Composing with Cloudflare Access
@kuratchi/auth and Cloudflare Access answer different questions:
- Cloudflare Access = "is this user from my org?" Verified at the edge against your IdP. Lives in
@kuratchi/js/access. @kuratchi/auth= "is this app user signed in?" Verified against your D1 database. Lives here.
For an admin panel where employees log into an app that customers also use, you can compose both:
// src/middleware.ts
import { defineMiddleware } from '@kuratchi/js';
import { requireCloudflareAccess } from '@kuratchi/js/access';
import { kuratchiAuthMiddleware } from '@kuratchi/auth/middleware';
import { authConfig } from '$server/auth-config';
export default defineMiddleware({
// Edge-level identity: only employees with Access policies can hit /admin
access: requireCloudflareAccess({
audience: env.CF_ACCESS_AUD,
teamDomain: 'mycompany.cloudflareaccess.com',
exclude: ['/api/public/*', '/auth/*', '/'],
}),
// App-level identity: customers sign in to the public app via credentials
auth: kuratchiAuthMiddleware(authConfig),
});The two are independent — neither depends on the other.
When to swap this out
Reasonable signals to outgrow @kuratchi/auth:
- You need WebAuthn / passkeys.
- You need federated identity beyond the included OAuth providers (e.g. SAML, OIDC against arbitrary providers).

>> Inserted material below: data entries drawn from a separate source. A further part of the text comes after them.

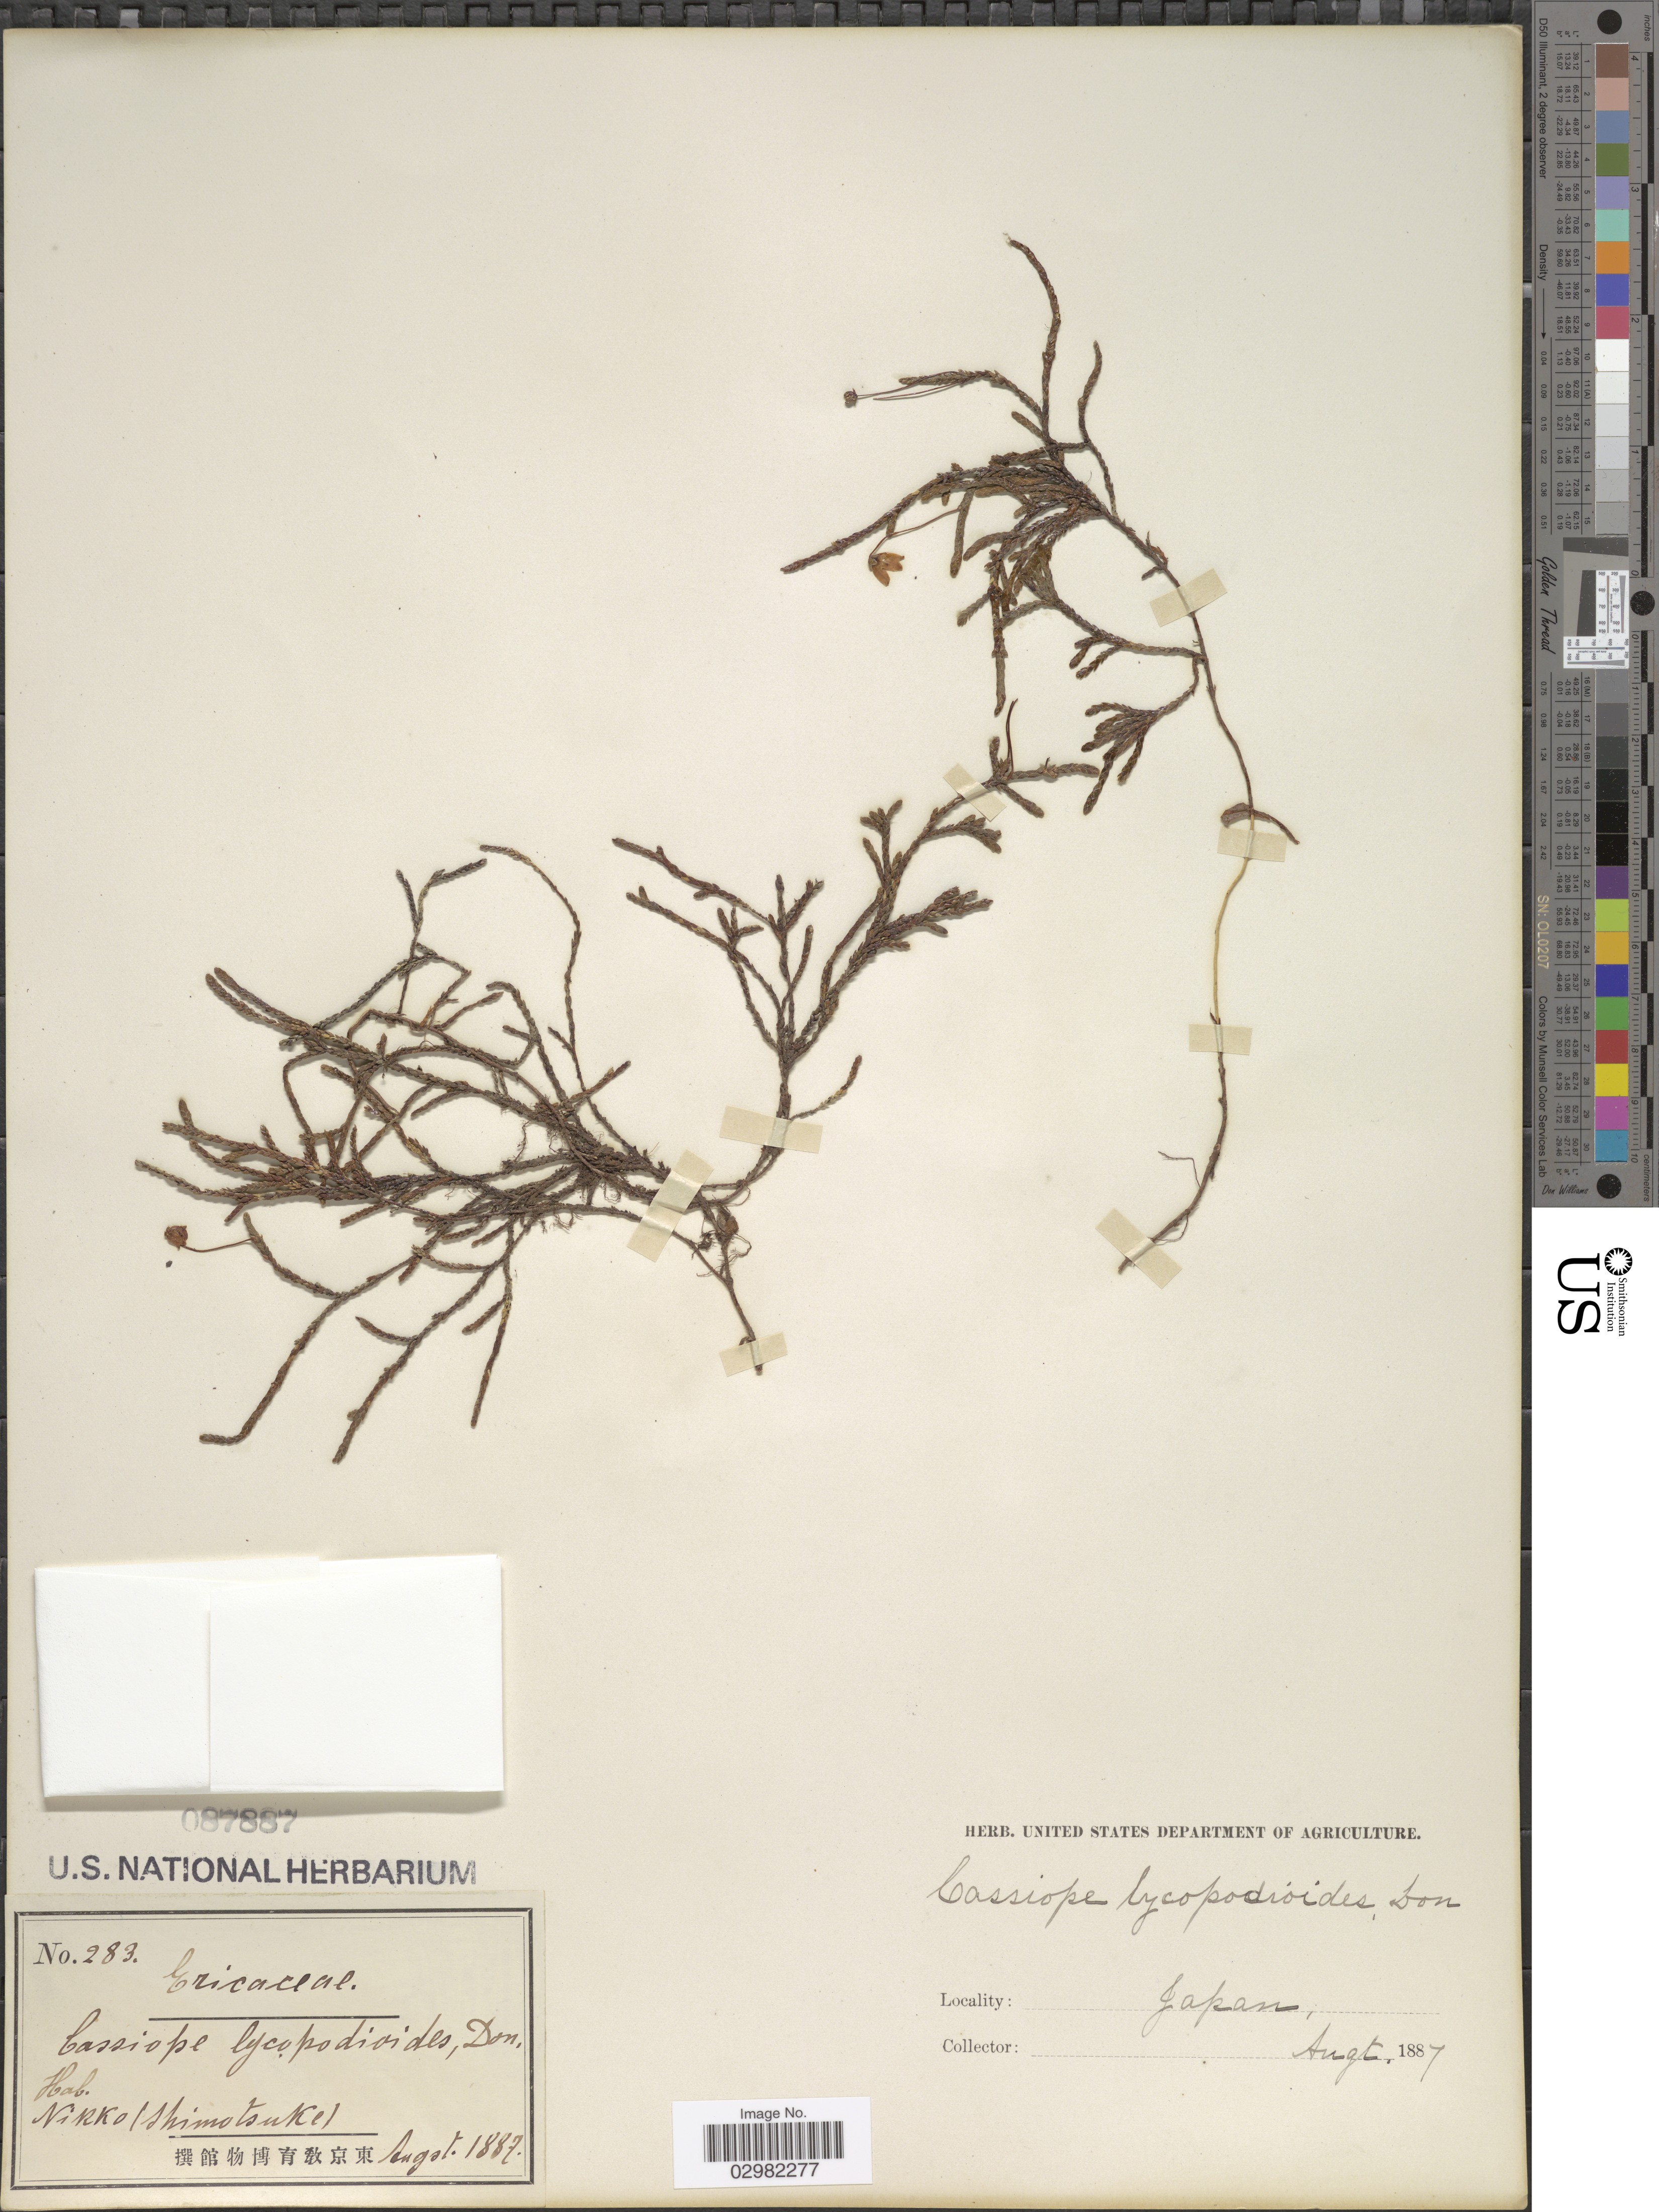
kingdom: Plantae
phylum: Tracheophyta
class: Magnoliopsida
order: Ericales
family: Ericaceae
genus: Cassiope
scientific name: Cassiope lycopodioides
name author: (Pall.) D. Don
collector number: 283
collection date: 1887-08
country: Japan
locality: Nikko (Shimotsuke).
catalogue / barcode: US 87887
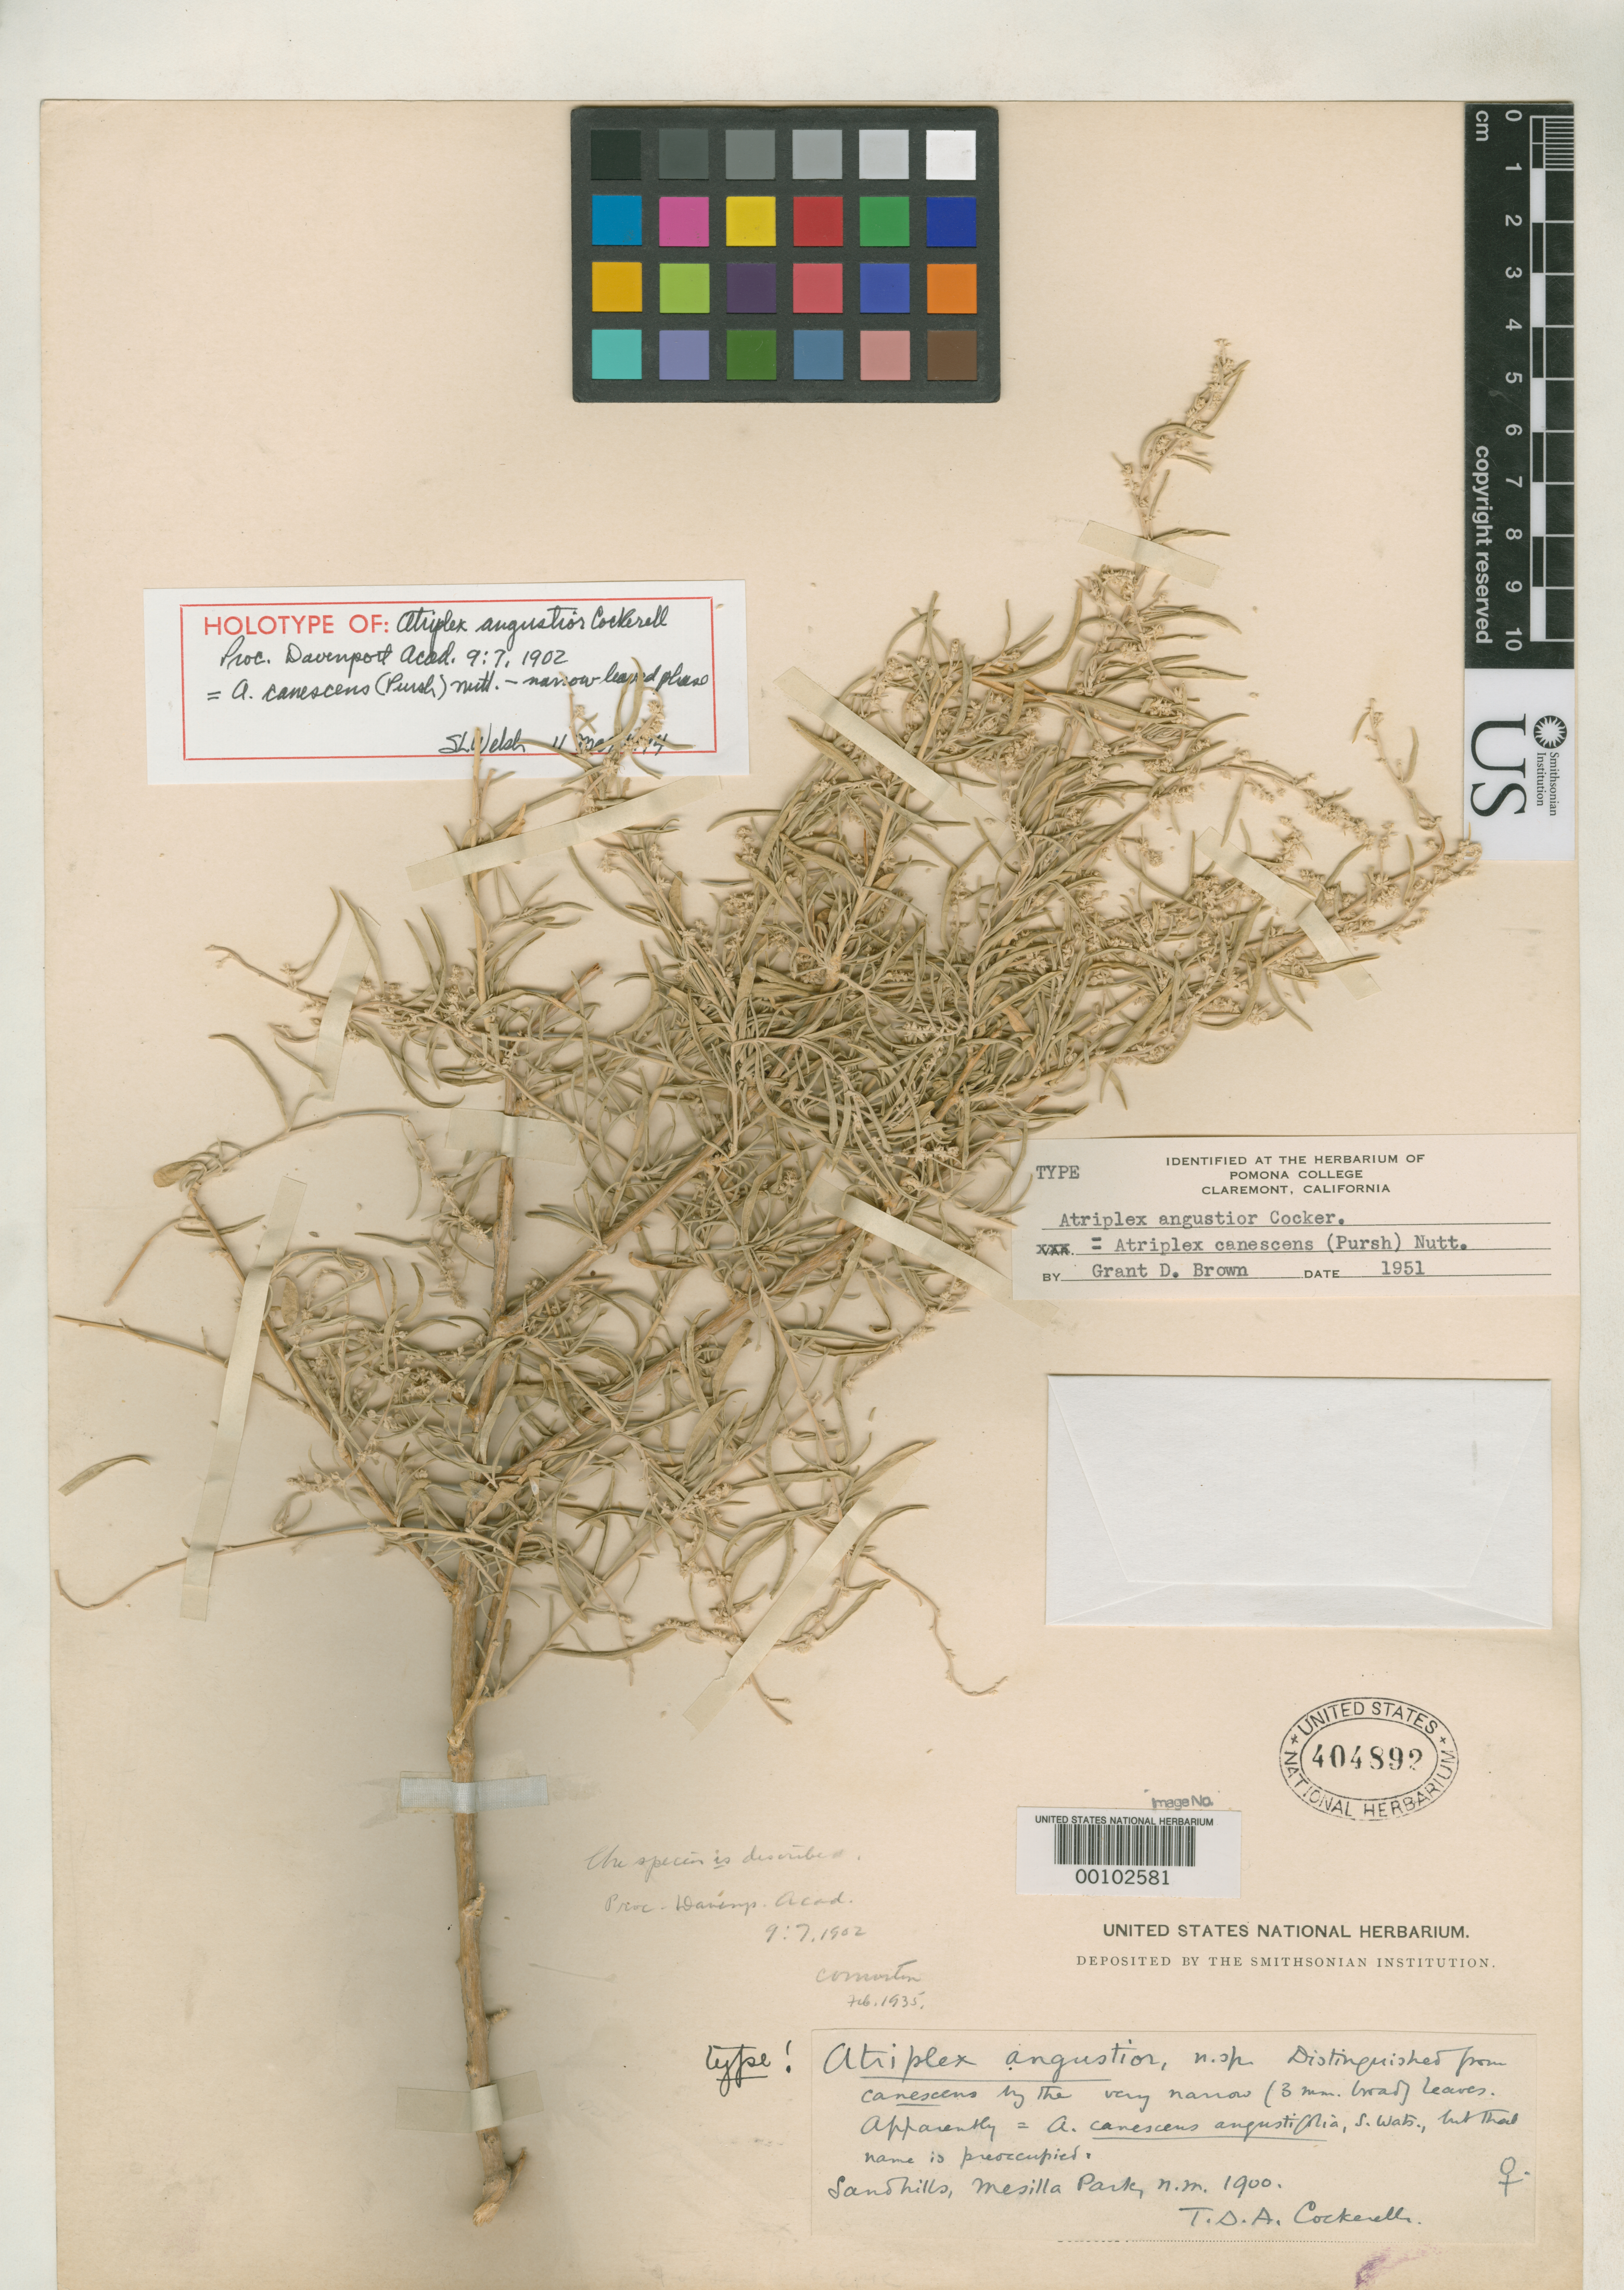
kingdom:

- You want sessions in something other than D1 (Redis, JWT, KV).
- You need fine-grained permission graphs beyond role → permission lists.
- You need MFA, magic links beyond email, or device-based session pinning.
- Your team prefers a battle-tested third-party for security-critical surface area.
When that day comes: replace the kuratchiAuthMiddleware step with whatever you're swapping to, drop @kuratchi/auth from your deps, and the rest of your app keeps working. That's the whole point of the middleware-only integration — it's the same kind of seam Express / Hono / Next.js give you.